Offensichtlich war das Heer Arams einer Sinnesstörung zum Opfer gefallen. Meine Konsequenz: Gott, der hinter dieser Sinnesstörung steht ist der Gleiche, wie derjenige der hinter meinen Sinnesstörungen gestanden ist. Ich will für Sein Volk auch die gleichen Wirkungen heutzutage erwarten!

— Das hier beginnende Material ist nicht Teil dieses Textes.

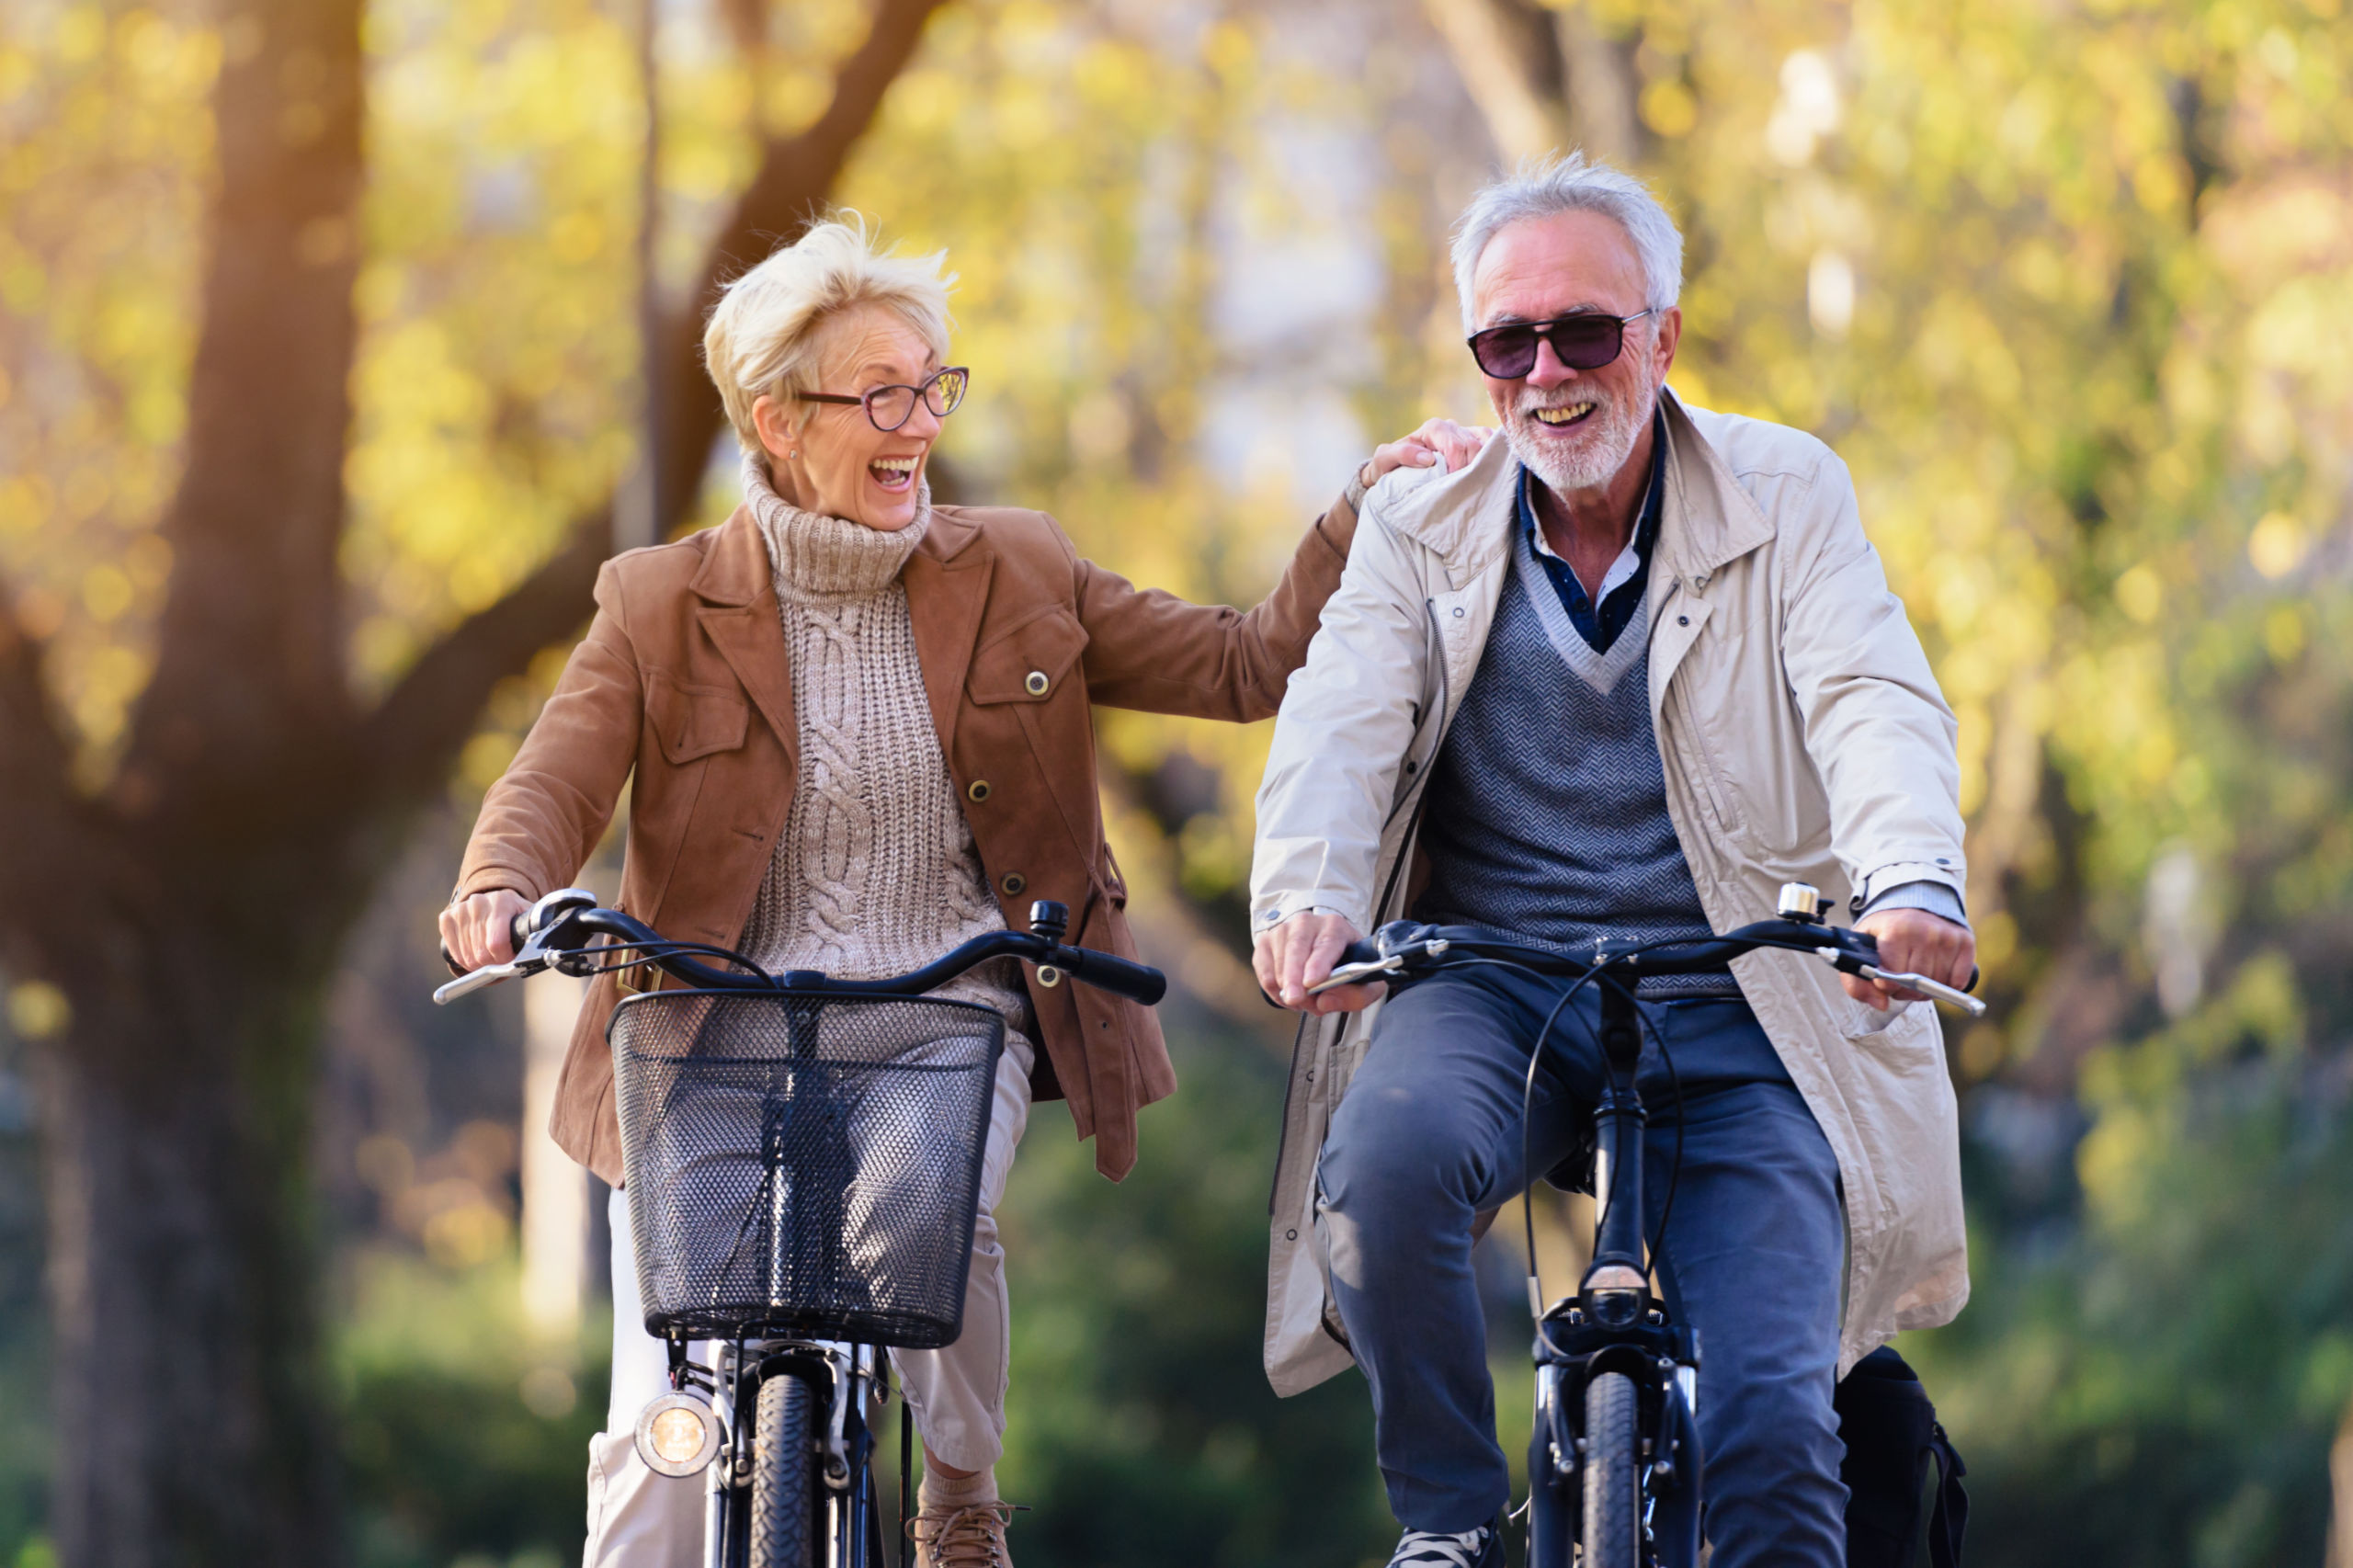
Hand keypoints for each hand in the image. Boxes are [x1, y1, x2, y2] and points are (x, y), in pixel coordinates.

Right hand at [440, 888, 530, 971]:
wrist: (498, 903)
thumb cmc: (516, 919)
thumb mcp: (530, 923)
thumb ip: (534, 936)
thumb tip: (537, 956)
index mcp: (502, 901)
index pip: (496, 944)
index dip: (504, 959)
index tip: (510, 959)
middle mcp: (479, 902)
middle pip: (481, 953)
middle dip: (492, 963)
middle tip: (499, 959)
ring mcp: (460, 909)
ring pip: (466, 956)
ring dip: (478, 963)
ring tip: (488, 956)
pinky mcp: (447, 917)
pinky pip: (452, 950)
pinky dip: (463, 958)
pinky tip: (473, 952)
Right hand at [1252, 911, 1385, 1014]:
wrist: (1321, 949)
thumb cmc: (1345, 966)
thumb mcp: (1364, 982)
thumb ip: (1356, 996)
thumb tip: (1324, 1002)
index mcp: (1336, 927)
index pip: (1328, 942)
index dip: (1319, 962)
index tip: (1312, 982)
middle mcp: (1308, 923)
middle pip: (1297, 948)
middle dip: (1295, 977)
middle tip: (1295, 999)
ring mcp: (1283, 930)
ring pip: (1279, 960)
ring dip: (1288, 988)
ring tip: (1303, 1002)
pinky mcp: (1265, 942)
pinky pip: (1264, 969)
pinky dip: (1273, 989)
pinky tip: (1287, 995)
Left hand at [1361, 418, 1492, 490]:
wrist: (1395, 472)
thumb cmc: (1390, 466)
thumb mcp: (1384, 460)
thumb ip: (1401, 454)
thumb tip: (1429, 458)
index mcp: (1433, 428)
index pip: (1455, 446)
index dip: (1457, 467)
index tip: (1451, 487)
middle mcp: (1452, 427)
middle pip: (1472, 447)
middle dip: (1469, 470)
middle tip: (1462, 491)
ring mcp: (1466, 433)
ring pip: (1485, 446)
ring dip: (1482, 466)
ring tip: (1474, 485)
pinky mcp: (1476, 441)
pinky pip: (1492, 444)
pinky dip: (1493, 457)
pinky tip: (1487, 472)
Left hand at [1846, 907, 1974, 1008]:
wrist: (1915, 903)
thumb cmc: (1885, 930)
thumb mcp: (1861, 948)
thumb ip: (1857, 981)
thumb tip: (1881, 1005)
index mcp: (1896, 931)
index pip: (1893, 978)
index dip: (1887, 986)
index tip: (1884, 980)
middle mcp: (1925, 932)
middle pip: (1916, 985)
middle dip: (1905, 991)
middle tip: (1900, 981)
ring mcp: (1947, 937)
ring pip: (1937, 986)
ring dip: (1925, 990)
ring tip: (1916, 976)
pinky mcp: (1965, 942)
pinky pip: (1958, 982)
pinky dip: (1947, 985)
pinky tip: (1936, 974)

Und dazu noch folgende Tagebucheinträge:

27. April 2009 (Montag - Unerklärliches)
Es gibt (vorläufig) Unerklärliches, ist meine neueste Erfahrung. Von Hand wasche ich meine Unterwäsche; alles weiße Sachen. Wie ich ein Unterleibchen in die Hand nehme entdecke ich zwei große, bräunliche Flecken auf der Vorderseite (Weinflecken nicht unähnlich), die vorher nicht dran waren. Alles Einseifen und Reiben nützt nichts. Kommt mir der gestrige Abend in den Sinn. Auf meinem Esstischlein hatte ich winzige, herumspazierende Ameisen entdeckt, wie ich sie letztes Jahr an Datteln gesehen habe. Ursprung: ein Rätsel. Ich wohne jetzt nämlich in einem andern Zimmer und auf einem andern Stockwerk. Ich glaube, dass mir Gott den Hintergrund zeigen wird, sofern für mich wichtig. Könnte es eine gewisse Parallele zu den Sinnestäuschungen sein?

28. April 2009 (Dienstag - bewegte Nächte)
Ich erlebe eine relativ bewegte Nacht. Um 1 Uhr schreibe ich einen Traum auf, der einen Aspekt meiner Vergangenheit enthält. Ich finde aber keinen direkten Anruf. Um 3 Uhr bin ich wieder wach und meine Gedanken werden durch verschiedene Erfahrungen bewegt. Ich muss vor allem an das gestern beschriebene „Unerklärliche“ denken; an die Flecken auf meinem Unterleibchen. Ich besitze tatsächlich ein Unterleibchen mit Weinflecken, die ich ihm vor längerer Zeit durch Unachtsamkeit beim Transport im Rucksack, wegen einer schlecht gespülten, leeren Weinflasche, zugefügt hatte. Dass ich aber die Flecken beim mehrmaligen An- und Ausziehen des Leibchens nicht gesehen habe empfinde ich als sehr erstaunlich. Ich kann mich auch nicht erinnern, dass die Flecken so groß waren. Meine Augen müssen „gehalten“ worden sein; eigentlich auch eine Sinnestäuschung. Und die Ameisen. Ich kann mir ihre Herkunft in keiner Weise erklären. Vielleicht ein etwas gewagter Gedanke: die Zeichen vor Pharao und die Plagen Ägyptens. Woher kamen damals die Phänomene?